**TASK ITEM**:
Put every line of text from the records into a JSON list of strings, one string per line, without blank lines. Leave the pictures out of the answer.

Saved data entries
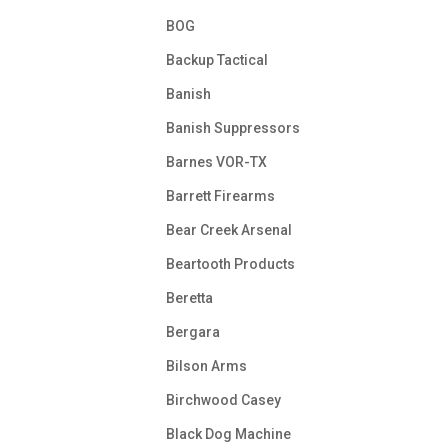
BOG
Backup Tactical
Banish
Banish Suppressors
Barnes VOR-TX
Barrett Firearms
Bear Creek Arsenal
Beartooth Products
Beretta
Bergara
Bilson Arms
Birchwood Casey
Black Dog Machine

**THE COMPLETED TASK**:
[
  "BOG",
  "Backup Tactical",
  "Banish",
  "Banish Suppressors",
  "Barnes VOR-TX",
  "Barrett Firearms",
  "Bear Creek Arsenal",
  "Beartooth Products",
  "Beretta",
  "Bergara",
  "Bilson Arms",
  "Birchwood Casey",
  "Black Dog Machine"
]